Please return every line of the records below, unchanged and in the same order.

=== TASK MATERIAL ===

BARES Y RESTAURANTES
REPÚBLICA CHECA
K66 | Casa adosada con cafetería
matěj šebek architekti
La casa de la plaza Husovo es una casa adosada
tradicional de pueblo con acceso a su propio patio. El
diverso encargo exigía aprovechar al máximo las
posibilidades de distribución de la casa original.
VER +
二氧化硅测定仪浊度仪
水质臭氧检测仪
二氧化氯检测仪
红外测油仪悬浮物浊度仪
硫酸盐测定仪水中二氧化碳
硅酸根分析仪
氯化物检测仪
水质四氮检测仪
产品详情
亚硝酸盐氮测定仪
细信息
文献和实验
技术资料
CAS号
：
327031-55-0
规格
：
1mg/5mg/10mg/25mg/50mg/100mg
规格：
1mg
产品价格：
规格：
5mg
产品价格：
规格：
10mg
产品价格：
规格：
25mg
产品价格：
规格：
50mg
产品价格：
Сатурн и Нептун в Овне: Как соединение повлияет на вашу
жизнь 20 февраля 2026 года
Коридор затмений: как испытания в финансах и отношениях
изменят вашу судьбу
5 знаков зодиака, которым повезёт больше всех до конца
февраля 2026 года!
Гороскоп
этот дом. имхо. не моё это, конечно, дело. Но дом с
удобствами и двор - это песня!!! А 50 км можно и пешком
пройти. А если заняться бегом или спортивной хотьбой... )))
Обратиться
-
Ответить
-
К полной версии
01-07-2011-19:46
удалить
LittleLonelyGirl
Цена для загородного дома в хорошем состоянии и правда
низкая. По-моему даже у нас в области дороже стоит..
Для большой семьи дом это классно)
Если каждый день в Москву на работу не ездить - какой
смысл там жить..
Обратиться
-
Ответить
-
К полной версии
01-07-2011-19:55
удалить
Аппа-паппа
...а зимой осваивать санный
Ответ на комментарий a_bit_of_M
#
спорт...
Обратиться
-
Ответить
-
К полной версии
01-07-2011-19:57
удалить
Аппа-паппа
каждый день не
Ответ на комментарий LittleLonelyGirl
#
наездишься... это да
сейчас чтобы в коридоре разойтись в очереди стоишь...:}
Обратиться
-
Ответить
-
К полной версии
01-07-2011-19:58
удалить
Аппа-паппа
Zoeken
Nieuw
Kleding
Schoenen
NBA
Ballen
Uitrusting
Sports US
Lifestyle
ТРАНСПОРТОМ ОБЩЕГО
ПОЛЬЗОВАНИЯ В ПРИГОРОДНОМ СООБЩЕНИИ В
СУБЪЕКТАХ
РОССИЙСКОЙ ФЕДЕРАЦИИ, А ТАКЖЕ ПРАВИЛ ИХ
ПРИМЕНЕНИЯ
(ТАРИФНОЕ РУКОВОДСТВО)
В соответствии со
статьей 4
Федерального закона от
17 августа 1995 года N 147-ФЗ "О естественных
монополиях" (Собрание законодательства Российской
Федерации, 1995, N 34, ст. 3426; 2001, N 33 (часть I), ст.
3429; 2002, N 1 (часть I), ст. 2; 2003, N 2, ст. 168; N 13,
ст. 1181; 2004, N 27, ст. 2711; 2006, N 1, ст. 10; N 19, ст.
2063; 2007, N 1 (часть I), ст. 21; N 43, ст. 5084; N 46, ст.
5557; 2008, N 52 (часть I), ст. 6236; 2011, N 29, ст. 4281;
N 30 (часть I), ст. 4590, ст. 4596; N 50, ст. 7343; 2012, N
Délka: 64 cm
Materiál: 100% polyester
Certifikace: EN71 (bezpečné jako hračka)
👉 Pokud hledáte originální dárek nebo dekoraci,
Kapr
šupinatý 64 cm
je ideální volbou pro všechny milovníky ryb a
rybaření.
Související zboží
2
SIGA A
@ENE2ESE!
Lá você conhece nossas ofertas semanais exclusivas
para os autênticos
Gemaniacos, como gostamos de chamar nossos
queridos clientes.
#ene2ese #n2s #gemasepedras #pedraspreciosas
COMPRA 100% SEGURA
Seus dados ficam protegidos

===

ANSWER SPACE =
BARES Y RESTAURANTES
REPÚBLICA CHECA
K66 | Casa adosada con cafetería
matěj šebek architekti
La casa de la plaza Husovo es una casa adosada
tradicional de pueblo con acceso a su propio patio. El
diverso encargo exigía aprovechar al máximo las
posibilidades de distribución de la casa original.
VER +
二氧化硅测定仪浊度仪
水质臭氧检测仪
二氧化氯检测仪
红外测油仪悬浮物浊度仪
硫酸盐测定仪水中二氧化碳
硅酸根分析仪
氯化物检测仪
水质四氮检测仪
产品详情
亚硝酸盐氮测定仪
细信息
文献和实验
技术资料
CAS号
：
327031-55-0
规格
：
1mg/5mg/10mg/25mg/50mg/100mg
规格：
1mg
产品价格：
规格：
5mg
产品价格：
规格：
10mg
产品价格：
规格：
25mg
产品价格：
规格：
50mg
产品价格：
Сатурн и Нептун в Овне: Как соединение повлияет на вашу
жизнь 20 февраля 2026 года
Коридор затмений: как испытания в финансах и отношениях
изменят вашу судьбу
5 знаков зодиака, которым повезёт больше всех до конца
февраля 2026 года!
Гороскоп
этот дом. имхо. не моё это, конечно, дело. Но дом с
удобствами и двор - это песня!!! А 50 км можно и пешком
пройти. А если заняться бегом или спортивной хотьбой... )))
Обратиться
-
Ответить
-
К полной версии
01-07-2011-19:46
удалить
LittleLonelyGirl
Цена для загородного дома в хорошем состоянии и правда
низкая. По-моему даже у нас в области дороже стоит..
Для большой семьи дом это классно)
Если каждый день в Москву на работу не ездить - какой
смысл там жить..
Обратиться
-
Ответить
-
К полной версии
01-07-2011-19:55
удалить
Аппа-паппа
...а зимой осваивать санный
Ответ на комментарий a_bit_of_M
#
спорт...
Обратиться
-
Ответить
-
К полной версии
01-07-2011-19:57
удалить
Аппа-паппа
каждый день не
Ответ на комментарий LittleLonelyGirl
#
наездишься... это да
сейчас чтобы в коридоре разойтись в очереди стоишь...:}
Обратиться
-
Ответить
-
К полной версии
01-07-2011-19:58
удалить
Аппа-паппа
Zoeken
Nieuw
Kleding
Schoenen
NBA
Ballen
Uitrusting
Sports US
Lifestyle
ТРАНСПОРТОМ ОБЩЕГО
ПОЛЬЗОВАНИЯ В ПРИГОРОДНОМ СООБЩЕНИИ В
СУБЪЕКТАХ
РОССИЙСКОЙ ФЕДЕРАЦИИ, А ТАКЖЕ ПРАВИЛ ИХ
ПРИМЕНЕНИЯ
(ТАРИФНОЕ РУКОВОДСТВО)
В соответствии со
статьей 4
Федерального закона от
17 августа 1995 года N 147-ФЗ "О естественных
монополиях" (Собрание законодательства Российской
Федерации, 1995, N 34, ст. 3426; 2001, N 33 (часть I), ст.
3429; 2002, N 1 (часть I), ст. 2; 2003, N 2, ст. 168; N 13,
ст. 1181; 2004, N 27, ст. 2711; 2006, N 1, ст. 10; N 19, ст.
2063; 2007, N 1 (часть I), ст. 21; N 43, ст. 5084; N 46, ст.
5557; 2008, N 52 (часть I), ст. 6236; 2011, N 29, ст. 4281;
N 30 (часть I), ст. 4590, ст. 4596; N 50, ст. 7343; 2012, N
Délka: 64 cm
Materiál: 100% polyester
Certifikace: EN71 (bezpečné jako hračka)
👉 Pokud hledáte originální dárek nebo dekoraci,
Kapr
šupinatý 64 cm
je ideální volbou pro všechny milovníky ryb a
rybaření.
Související zboží
2
SIGA A
@ENE2ESE!
Lá você conhece nossas ofertas semanais exclusivas
para os autênticos
Gemaniacos, como gostamos de chamar nossos
queridos clientes.
#ene2ese #n2s #gemasepedras #pedraspreciosas
COMPRA 100% SEGURA
Seus dados ficam protegidos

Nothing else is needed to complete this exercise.